Provided data:
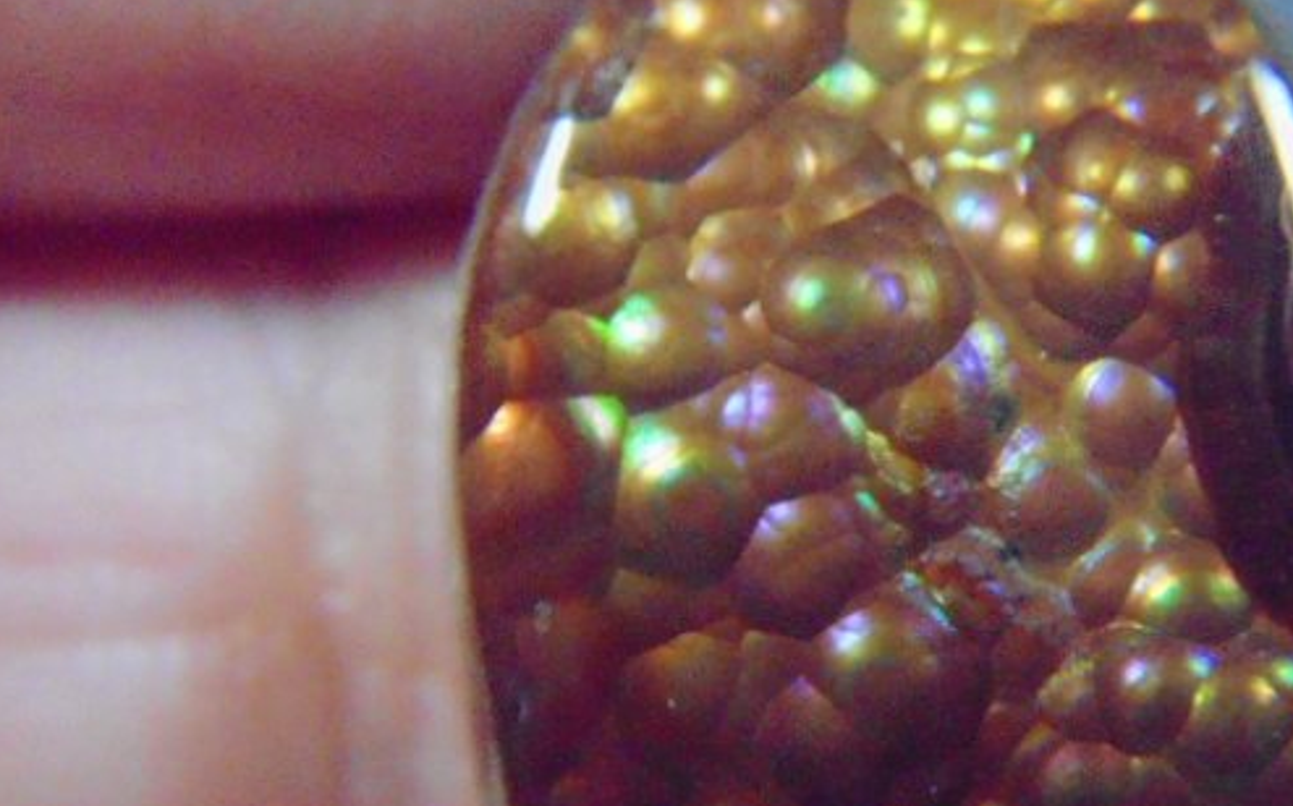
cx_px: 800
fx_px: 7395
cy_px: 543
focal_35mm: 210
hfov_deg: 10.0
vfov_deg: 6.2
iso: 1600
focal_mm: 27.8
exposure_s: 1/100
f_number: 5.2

---

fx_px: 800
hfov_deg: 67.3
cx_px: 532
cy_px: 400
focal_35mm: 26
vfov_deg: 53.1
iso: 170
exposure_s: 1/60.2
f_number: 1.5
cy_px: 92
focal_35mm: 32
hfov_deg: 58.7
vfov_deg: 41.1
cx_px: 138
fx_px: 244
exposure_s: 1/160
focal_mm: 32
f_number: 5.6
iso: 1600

Goal of the exercise:
Print exactly the lines of the listing above starting at the line containing "fx_px: 7395" and ending at the line containing "f_number: 5.2", both included.

Exercise result:
fx_px: 7395
cy_px: 543
focal_35mm: 210
hfov_deg: 10.0
vfov_deg: 6.2
iso: 1600
focal_mm: 27.8
exposure_s: 1/100
f_number: 5.2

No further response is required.